Cabeza Gorda pronunció el nombre de Mao con un tono de voz casi inaudible, a toda velocidad, luego continuó el juego.

– ¡Tu padre es realmente perspicaz! -exclamó él, sin saber si expresaba admiración o pena.

Su padre no fue tan inteligente, ¡era tan ingenuo!

– Era demasiado tarde, le negaron la jubilación, lo criticaron argumentando unos problemas de su pasado -explicó Cabeza Gorda quitándose las gafas, descubriendo unos ojos sin brillo y de miope. Aproximó la cara muy cerca del tablero y dijo:

– ¡Qué mala jugada has hecho!

Él, de un movimiento, barrió las piezas y exclamó:

– ¡Imposible divertirse, nos están dando por culo a todos!

Cabeza Gorda se quedó de piedra al escuchar estas palabras groseras, luego se echó a reír. Y los dos rieron hasta que les saltaron las lágrimas.

¡Tened cuidado! Si alguien hubiera denunciado vuestra conversación, habría bastado para que estuvierais en peligro de muerte. El miedo se esconde en el corazón de todos, pero no se puede nombrar, no se puede poner al desnudo.

Cuando cayó la noche, salió al patio a vaciar el cubo de la basura, lleno de restos de carbón y de la cena. Comprobó que las puertas de sus vecinos estaban cerradas y Cabeza Gorda aprovechó para montarse en su bicicleta. Vivía en un dormitorio colectivo, todavía estaba siendo objeto de una investigación y, a pesar de la advertencia que le había hecho su viejo padre, ya era demasiado tarde. Cuando el ejército llegó poco después para proceder a la depuración de las filas de clase, la famosa frase que soltó mientras charlaba en su dormitorio fue considerada como un crimen de alta traición, y lo enviaron a una granja de reeducación por el trabajo, en la que estuvo cuidando búfalos durante ocho años.

Después de esta conversación, el miedo hizo que se evitaran. No se atrevieron a tener el menor contacto entre ellos y tardaron catorce años en volverse a ver. El padre de Cabeza Gorda ya había muerto. Uno de sus tíos, que vivía en Estados Unidos, le ayudó a entrar en una universidad para perfeccionarse. Una vez obtuvo su pasaporte y su visado, Cabeza Gorda vino a despedirse de él. Evocaron aquel reencuentro, el alcohol que se les subió a la cabeza, cómo encontraron las razones secretas que empujaron al viejo Mao a llevar a cabo la Revolu ción Cultural.

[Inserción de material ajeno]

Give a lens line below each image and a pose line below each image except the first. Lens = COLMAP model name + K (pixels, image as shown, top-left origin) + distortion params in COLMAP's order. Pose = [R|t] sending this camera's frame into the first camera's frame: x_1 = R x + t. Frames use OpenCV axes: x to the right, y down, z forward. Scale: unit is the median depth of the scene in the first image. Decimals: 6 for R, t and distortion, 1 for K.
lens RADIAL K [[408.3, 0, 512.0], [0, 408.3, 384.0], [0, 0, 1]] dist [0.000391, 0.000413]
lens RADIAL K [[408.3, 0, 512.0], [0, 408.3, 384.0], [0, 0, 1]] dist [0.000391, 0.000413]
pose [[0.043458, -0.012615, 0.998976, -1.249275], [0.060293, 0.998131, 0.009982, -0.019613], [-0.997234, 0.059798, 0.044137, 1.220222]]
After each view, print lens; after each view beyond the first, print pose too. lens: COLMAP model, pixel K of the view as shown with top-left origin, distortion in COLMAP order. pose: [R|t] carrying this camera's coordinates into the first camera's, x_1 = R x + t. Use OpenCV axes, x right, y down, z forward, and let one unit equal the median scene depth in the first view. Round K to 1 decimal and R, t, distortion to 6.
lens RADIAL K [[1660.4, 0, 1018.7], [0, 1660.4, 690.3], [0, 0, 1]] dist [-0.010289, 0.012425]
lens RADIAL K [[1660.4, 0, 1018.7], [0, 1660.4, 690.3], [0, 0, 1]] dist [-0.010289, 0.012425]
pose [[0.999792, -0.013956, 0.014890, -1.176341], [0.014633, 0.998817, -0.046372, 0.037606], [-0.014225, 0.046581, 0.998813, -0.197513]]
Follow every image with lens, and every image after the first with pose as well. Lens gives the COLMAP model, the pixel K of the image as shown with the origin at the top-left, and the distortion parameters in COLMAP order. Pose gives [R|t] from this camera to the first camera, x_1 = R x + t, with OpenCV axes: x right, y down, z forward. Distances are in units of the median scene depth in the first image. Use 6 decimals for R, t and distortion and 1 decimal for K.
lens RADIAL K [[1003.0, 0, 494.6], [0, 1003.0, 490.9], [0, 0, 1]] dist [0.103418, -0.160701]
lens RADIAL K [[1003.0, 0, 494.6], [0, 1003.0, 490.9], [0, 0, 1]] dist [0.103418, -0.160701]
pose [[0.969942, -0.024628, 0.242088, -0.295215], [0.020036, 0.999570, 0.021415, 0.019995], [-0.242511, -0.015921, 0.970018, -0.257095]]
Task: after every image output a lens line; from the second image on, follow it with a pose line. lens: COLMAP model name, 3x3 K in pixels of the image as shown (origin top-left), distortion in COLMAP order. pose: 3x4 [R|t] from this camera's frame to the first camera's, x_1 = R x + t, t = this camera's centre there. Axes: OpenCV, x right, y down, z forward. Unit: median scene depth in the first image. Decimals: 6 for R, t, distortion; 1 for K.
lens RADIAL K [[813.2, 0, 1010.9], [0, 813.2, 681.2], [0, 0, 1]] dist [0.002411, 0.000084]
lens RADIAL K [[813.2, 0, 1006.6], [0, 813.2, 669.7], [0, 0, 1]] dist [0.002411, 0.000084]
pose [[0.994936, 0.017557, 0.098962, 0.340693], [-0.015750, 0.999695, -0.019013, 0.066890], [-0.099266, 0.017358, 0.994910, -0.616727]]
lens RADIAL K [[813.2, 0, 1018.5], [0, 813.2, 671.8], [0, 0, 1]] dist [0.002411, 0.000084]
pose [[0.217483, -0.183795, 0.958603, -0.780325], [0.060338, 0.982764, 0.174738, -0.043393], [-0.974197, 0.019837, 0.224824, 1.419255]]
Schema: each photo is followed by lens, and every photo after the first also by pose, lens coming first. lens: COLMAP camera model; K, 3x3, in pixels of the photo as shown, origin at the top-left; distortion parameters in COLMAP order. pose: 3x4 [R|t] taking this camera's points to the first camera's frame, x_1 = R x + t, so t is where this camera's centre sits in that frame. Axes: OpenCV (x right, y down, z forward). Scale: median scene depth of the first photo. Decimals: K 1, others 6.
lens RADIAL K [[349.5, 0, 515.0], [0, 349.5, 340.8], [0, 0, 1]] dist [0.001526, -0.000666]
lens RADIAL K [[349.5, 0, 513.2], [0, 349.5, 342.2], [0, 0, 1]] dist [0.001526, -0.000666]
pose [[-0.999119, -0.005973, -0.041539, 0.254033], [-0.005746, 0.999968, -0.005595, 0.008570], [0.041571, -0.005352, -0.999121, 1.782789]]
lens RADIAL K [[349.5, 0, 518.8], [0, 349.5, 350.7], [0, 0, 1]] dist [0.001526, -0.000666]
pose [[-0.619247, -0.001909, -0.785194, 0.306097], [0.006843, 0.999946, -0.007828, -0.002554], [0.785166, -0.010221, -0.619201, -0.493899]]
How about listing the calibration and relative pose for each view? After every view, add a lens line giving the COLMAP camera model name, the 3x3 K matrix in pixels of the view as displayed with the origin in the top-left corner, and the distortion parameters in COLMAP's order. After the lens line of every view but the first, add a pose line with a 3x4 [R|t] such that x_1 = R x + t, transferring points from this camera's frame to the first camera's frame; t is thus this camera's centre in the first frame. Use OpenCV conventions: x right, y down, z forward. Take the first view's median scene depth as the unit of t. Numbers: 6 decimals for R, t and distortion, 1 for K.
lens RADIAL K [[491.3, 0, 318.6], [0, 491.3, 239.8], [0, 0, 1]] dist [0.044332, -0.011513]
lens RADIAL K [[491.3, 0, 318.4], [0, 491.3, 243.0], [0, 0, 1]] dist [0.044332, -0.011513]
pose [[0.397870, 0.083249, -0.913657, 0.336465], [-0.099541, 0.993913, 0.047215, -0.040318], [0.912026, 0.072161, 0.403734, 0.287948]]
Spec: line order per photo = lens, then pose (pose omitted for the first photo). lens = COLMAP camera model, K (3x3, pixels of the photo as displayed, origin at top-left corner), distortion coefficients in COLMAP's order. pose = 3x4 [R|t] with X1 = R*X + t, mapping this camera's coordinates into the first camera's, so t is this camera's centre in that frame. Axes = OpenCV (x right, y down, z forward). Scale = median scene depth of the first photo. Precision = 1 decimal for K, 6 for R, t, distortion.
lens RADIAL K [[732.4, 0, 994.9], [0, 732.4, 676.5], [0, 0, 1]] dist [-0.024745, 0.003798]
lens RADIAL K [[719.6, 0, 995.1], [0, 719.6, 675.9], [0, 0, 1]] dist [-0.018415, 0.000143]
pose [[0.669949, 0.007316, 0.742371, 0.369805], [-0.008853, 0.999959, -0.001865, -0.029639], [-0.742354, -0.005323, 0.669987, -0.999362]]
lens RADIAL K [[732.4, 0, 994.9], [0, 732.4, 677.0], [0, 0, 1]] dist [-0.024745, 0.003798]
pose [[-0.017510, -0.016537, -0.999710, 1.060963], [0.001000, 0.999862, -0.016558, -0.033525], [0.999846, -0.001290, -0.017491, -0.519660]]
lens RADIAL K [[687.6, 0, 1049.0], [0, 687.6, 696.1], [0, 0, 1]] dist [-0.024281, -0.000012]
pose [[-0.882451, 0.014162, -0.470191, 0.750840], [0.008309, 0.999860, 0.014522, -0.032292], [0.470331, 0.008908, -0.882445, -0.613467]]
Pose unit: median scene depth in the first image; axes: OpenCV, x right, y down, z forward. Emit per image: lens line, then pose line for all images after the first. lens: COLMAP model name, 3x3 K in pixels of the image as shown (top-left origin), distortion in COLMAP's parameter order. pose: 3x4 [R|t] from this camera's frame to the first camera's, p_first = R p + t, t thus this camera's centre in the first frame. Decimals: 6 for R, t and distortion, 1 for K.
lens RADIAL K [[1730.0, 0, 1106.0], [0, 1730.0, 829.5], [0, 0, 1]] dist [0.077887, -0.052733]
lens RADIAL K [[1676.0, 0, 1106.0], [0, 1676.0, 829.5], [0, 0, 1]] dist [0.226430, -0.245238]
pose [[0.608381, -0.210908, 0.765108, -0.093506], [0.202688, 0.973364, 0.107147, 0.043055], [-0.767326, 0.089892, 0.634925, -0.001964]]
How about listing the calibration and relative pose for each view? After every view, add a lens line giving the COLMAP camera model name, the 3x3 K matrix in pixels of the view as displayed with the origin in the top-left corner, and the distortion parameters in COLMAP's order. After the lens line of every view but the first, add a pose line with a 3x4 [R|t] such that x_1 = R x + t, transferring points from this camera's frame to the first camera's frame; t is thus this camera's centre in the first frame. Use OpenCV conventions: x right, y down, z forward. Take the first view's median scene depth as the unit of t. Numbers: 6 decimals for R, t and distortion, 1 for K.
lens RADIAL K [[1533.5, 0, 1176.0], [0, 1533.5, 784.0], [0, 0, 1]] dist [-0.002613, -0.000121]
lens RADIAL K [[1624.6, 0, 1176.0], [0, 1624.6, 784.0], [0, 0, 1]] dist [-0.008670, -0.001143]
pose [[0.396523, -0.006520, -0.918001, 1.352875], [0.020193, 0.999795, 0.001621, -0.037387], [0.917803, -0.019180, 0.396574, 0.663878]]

– Si esta conversación entre nosotros dos hubiera trascendido -dijo Cabeza Gorda-, no me habrían enviado sólo a pastar búfalos, seguramente ya no tendría la cabeza sobre los hombros.

Luego le dijo que si encontraba un trabajo de profesor en los Estados Unidos, seguramente no volvería.

Aquella noche, catorce años antes, cuando Cabeza Gorda se fue, abrió de par en par la puerta de su habitación para airearla. Luego la cerró, calmó su excitación y su temor tumbado sobre la cama, mirando fijamente el agujero del techo. Era como si se hubiera sentado sobre un hormiguero; la pesada oscuridad parecía animada por un hormigueo constante. Cuando pensaba que el falso techo podía caerle encima en cualquier momento, junto con todos sus insectos, se le ponía la carne de gallina.